START PASSAGE PROVIDED

The relative humidity is the ratio of actual vapor pressure at certain temperature and the
saturation vapor pressure. Thus the relative humidity is 100 percent when the air is
saturated. If the parcel of air is cooled at constant pressure „e‟ and without addition of
vapor, the point „D‟ would move horizontally towards „C‟. The air would be saturated
when „C‟ is reached and the corresponding temperature „Ta‟ is the Dew point. The dew
point is thus the temperature at which water vapor present in the atmosphere will
condense if the air is cooled.

Measurement of Relative Humidity

The instruments used for measurements of relative humidity are:

(i) Psychrometer (ii) Hair hygrometer


(iii) Hygrograph (iv) Thermo-hygrograph

Psychrometer

Psychrometer consists of two thermometers - Dry bulb thermometer and Wet bulb
thermometer. The mercury bulb of wet bulb thermometer is covered by a jacket of clean
muslin cloth saturated with water. This is done by putting a beaker with distilled water
underneath so that the bulb is not submerged in water but only the cloth. Then water rises
due to capillary action. The thermometers are ventilated by whirling or by use of a fan.

END PASSAGE PROVIDED
START RECORDED DATA

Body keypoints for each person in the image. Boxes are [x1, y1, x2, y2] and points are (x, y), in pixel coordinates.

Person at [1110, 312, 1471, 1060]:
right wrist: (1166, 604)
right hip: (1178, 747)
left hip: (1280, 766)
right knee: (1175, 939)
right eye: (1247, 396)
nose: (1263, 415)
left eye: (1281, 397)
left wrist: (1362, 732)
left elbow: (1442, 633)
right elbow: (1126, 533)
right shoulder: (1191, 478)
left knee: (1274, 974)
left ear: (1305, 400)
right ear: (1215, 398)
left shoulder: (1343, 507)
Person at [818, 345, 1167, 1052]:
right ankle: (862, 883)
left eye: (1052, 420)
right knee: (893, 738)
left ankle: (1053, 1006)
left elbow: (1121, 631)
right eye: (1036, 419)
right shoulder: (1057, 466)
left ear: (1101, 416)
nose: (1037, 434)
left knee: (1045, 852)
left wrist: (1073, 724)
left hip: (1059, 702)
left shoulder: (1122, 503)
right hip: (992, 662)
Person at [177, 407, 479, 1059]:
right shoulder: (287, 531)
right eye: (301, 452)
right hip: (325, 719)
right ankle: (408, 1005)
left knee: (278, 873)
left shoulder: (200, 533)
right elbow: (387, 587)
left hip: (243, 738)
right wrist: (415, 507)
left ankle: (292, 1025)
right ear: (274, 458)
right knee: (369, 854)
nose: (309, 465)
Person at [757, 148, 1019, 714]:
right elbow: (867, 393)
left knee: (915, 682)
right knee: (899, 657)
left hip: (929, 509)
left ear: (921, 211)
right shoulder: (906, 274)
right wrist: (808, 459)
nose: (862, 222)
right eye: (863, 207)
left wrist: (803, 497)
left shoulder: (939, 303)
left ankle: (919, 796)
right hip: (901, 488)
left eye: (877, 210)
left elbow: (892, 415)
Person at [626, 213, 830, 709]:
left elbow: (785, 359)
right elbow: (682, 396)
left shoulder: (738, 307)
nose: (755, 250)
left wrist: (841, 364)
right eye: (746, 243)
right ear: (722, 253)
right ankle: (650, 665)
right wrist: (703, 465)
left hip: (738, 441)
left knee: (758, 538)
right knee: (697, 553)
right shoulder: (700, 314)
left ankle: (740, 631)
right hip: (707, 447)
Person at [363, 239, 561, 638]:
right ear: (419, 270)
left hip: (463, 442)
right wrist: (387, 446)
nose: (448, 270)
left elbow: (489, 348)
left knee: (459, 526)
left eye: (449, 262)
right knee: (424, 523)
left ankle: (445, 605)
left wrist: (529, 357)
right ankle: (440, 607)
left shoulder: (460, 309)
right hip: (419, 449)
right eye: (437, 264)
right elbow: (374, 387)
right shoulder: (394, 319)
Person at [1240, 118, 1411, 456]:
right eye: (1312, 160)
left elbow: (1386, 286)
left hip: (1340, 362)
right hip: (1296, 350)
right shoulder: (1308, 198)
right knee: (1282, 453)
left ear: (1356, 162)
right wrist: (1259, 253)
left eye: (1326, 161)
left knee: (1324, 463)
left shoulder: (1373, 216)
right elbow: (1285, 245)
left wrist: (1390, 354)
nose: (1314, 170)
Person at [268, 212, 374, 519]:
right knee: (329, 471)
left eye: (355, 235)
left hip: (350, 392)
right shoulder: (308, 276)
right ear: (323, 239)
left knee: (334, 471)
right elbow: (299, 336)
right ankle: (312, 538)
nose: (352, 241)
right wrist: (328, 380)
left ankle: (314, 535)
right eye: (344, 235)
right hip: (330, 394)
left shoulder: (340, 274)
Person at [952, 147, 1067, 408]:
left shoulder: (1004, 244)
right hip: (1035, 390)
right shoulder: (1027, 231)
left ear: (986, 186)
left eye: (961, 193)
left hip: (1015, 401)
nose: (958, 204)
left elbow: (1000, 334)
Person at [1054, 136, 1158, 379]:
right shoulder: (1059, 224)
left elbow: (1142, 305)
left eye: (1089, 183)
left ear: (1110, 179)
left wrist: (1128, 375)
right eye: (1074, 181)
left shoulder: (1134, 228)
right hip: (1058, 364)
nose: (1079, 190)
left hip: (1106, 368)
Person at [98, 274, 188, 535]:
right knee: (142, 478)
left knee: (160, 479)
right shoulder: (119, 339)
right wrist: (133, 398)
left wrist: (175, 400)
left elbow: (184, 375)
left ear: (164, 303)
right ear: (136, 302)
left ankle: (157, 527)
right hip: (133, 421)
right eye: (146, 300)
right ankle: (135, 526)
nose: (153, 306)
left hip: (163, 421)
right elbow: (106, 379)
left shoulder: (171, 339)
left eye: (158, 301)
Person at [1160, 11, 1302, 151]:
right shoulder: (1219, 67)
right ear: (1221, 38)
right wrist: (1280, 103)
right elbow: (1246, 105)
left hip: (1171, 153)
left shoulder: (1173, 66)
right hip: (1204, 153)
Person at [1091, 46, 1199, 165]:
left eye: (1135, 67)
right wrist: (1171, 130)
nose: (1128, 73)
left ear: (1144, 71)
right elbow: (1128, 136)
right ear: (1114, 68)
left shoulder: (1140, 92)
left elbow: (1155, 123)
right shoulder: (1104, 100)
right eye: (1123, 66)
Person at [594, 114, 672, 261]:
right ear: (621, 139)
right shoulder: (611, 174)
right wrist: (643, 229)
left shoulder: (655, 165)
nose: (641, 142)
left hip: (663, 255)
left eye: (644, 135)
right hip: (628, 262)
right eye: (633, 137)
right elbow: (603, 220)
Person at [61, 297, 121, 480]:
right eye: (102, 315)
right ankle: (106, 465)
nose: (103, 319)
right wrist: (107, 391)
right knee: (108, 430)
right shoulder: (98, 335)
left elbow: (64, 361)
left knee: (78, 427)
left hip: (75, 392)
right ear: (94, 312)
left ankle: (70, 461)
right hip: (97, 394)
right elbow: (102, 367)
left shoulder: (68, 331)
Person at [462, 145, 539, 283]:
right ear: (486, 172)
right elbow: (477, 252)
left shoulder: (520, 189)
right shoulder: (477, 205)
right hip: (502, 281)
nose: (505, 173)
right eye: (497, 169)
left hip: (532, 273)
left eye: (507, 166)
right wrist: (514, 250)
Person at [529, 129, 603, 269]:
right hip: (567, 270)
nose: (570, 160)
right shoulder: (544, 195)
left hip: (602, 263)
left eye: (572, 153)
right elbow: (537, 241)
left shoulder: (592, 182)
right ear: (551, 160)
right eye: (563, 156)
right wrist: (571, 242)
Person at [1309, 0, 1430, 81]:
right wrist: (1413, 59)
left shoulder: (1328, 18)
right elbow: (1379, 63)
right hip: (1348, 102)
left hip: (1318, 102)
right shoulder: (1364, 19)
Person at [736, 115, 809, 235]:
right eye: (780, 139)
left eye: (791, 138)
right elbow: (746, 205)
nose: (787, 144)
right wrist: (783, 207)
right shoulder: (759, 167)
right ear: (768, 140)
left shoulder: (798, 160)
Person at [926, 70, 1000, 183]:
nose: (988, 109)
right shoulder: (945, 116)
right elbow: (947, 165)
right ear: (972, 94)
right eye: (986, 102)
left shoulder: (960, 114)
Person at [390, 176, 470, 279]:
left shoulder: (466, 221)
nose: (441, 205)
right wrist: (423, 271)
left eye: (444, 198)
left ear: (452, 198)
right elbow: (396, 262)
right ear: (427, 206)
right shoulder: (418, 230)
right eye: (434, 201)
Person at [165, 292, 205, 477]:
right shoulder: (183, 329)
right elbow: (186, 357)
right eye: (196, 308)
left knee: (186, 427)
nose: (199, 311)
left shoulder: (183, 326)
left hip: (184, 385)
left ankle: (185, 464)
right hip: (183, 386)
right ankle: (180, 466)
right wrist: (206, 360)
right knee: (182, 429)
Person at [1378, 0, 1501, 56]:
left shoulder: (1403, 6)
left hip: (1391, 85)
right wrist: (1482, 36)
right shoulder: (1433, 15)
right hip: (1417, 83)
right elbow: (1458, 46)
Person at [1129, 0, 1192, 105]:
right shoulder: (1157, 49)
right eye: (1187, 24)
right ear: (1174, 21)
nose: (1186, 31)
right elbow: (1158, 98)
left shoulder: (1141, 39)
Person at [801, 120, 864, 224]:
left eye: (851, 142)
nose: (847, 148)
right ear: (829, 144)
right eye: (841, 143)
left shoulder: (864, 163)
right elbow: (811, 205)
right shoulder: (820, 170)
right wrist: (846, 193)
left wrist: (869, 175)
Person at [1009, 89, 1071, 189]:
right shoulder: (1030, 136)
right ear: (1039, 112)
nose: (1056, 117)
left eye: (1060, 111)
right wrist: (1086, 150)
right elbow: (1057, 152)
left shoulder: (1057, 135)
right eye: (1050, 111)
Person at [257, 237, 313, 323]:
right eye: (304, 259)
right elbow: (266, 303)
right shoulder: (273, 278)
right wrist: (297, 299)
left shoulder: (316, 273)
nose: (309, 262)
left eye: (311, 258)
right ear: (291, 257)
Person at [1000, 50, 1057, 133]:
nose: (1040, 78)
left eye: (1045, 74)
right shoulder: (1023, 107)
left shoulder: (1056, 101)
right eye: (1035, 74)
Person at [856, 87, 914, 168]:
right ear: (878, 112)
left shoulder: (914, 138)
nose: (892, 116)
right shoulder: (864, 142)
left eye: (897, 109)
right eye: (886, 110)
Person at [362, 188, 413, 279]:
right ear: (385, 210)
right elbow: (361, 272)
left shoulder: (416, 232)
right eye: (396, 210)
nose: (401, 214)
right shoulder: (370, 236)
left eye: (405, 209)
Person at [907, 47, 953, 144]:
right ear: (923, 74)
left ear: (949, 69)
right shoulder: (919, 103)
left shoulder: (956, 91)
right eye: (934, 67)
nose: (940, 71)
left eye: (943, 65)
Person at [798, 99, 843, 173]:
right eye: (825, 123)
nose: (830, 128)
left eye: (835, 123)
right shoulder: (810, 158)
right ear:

END RECORDED DATA

▶ _REQUIRED TASKS_:
1 – List every instrument that the humidity passage names for measuring relative humidity.
2 – Repeat the stretch of the humidity passage from "(i) Psychrometer (ii)" through "use of a fan.".
3 – In the humidity passage, what covers the mercury bulb of the wet bulb thermometer?
The listing has no connection to the humidity passage.

▶ _NUMBERED ANSWERS_:
1 –
Psychrometer
Hair hygrometer
Hygrograph
Thermo-hygrograph

2 –
(i) Psychrometer (ii) Hair hygrometer


(iii) Hygrograph (iv) Thermo-hygrograph

Psychrometer

Psychrometer consists of two thermometers - Dry bulb thermometer and Wet bulb
thermometer. The mercury bulb of wet bulb thermometer is covered by a jacket of clean
muslin cloth saturated with water. This is done by putting a beaker with distilled water
underneath so that the bulb is not submerged in water but only the cloth. Then water rises
due to capillary action. The thermometers are ventilated by whirling or by use of a fan.

3 – A jacket of clean muslin cloth saturated with water.